- A coronavirus vaccine being developed by Pfizer and German drug developer BioNTech spurred encouraging immune responses in several dozen healthy adults given the experimental shot in a small study, early data released Wednesday show.
- The companies tested three different doses of their vaccine, which uses messenger RNA to train the body's immune system against the SARS-CoV-2 virus. All 24 participants who received two injections of either the low or medium dose produced antibodies capable of neutralizing the virus at levels that were, on average, two to three times higher than what's been observed in patients who've recovered from coronavirus infections.
- Importantly, no serious side effects to vaccination were observed by study investigators. Most participants reported mild to moderate injection site pain and, after the second dose, tiredness, headaches and fever. A high dose wasn't as well tolerated, however, and the 12 volunteers who received it were only given one dose.
The data are the first to emerge from Pfizer and BioNTech's efforts to rapidly test several coronavirus vaccine prototypes, in hopes of selecting a candidate to take into a large global study later this month.
Results from the Phase 1 study suggest the companies' technology works, although researchers still don't know what kind of immune responses are needed to confer protection against coronavirus infection.
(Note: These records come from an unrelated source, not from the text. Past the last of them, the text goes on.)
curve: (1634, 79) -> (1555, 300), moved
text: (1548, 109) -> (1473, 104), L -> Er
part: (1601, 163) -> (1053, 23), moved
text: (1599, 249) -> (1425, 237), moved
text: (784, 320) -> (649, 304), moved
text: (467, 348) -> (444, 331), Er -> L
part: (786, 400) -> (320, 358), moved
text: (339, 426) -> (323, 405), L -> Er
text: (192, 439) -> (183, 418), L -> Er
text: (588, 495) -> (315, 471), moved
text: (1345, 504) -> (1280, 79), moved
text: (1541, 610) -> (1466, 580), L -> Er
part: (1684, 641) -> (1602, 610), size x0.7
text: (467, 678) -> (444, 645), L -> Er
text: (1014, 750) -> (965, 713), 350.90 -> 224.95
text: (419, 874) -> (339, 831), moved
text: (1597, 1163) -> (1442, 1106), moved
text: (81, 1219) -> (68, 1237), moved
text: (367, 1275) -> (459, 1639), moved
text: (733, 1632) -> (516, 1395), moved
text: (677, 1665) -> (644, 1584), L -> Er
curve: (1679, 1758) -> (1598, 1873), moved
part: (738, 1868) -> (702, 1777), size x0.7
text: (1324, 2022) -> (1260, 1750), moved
Convalescent sera, taken from the blood of recovered COVID-19 patients, serves as a kind of proxy. By comparing the immune responses of vaccinated individuals to antibody levels in convalescent sera, researchers hope to get a rough gauge of a vaccine's potential.
On that measure, Pfizer and BioNTech's candidate appears to have elicited as strong a response — or potentially an even stronger response — than Moderna's front-running coronavirus vaccine. No specific data are yet available from Moderna and its U.S. government partners, however, making direct comparison impossible.
Both vaccines resulted in neutralizing antibodies "at or above" levels in convalescent sera, although Moderna only reported that data from eight volunteers versus the 36 participants from whom Pfizer and BioNTech obtained neutralizing antibody data.
Like Moderna, Pfizer and BioNTech are using mRNA, the genetic instructions cells use to make proteins, as the backbone of their vaccine. The technology has not resulted in an approved vaccine or drug, but it has enabled companies to move extraordinarily quickly in responding to the coronavirus pandemic.
Essentially, mRNA instructions for a key coronavirus protein, or part of it, are obtained and encased in what are called lipid nanoparticles — a fatty shield that allows the mRNA vaccine to get to cells without being destroyed in the blood.
Cells then use those mRNA instructions to produce the target protein, thereby teaching the body's immune defenders to recognize it in the case of an actual infection.
Pfizer and BioNTech are developing four mRNA vaccine candidates, each a small tweak on the same general concept.
The candidate for which data are now available was tested in a Phase 1 study of 45 healthy adults, nine of whom received placebo. Twenty-four were given two shots, administered three weeks apart, of either a 10 microgram dose or a 30 microgram dose. The remaining 12 received one injection of a 100 microgram dose.
Those dozen study participants reported more side effects, with no greater immune response, leading the study investigators to drop plans for a second injection of the 100 microgram shot.
Pfizer and BioNTech plan to review the data, along with additional results being generated, to choose a dose — or potentially another variant of its mRNA candidate — to advance into a Phase 2b/3 study that could enroll as many as 30,000 people.
Moderna could also begin a Phase 3 study this month and other companies, like AstraZeneca and Sanofi, could be close behind.
The U.S. government is working with many of the leading companies, hoping to make a vaccine available to Americans in January 2021 — an aggressive and unprecedented timeline in vaccine development.
Pfizer CEO Albert Bourla has even said his company's vaccine could be ready for emergency use by October.
In the event of successful development, Pfizer and BioNTech expect to be able to produce 100 million doses by the end of 2020, and potentially more than 1.2 billion doses by the end of next year.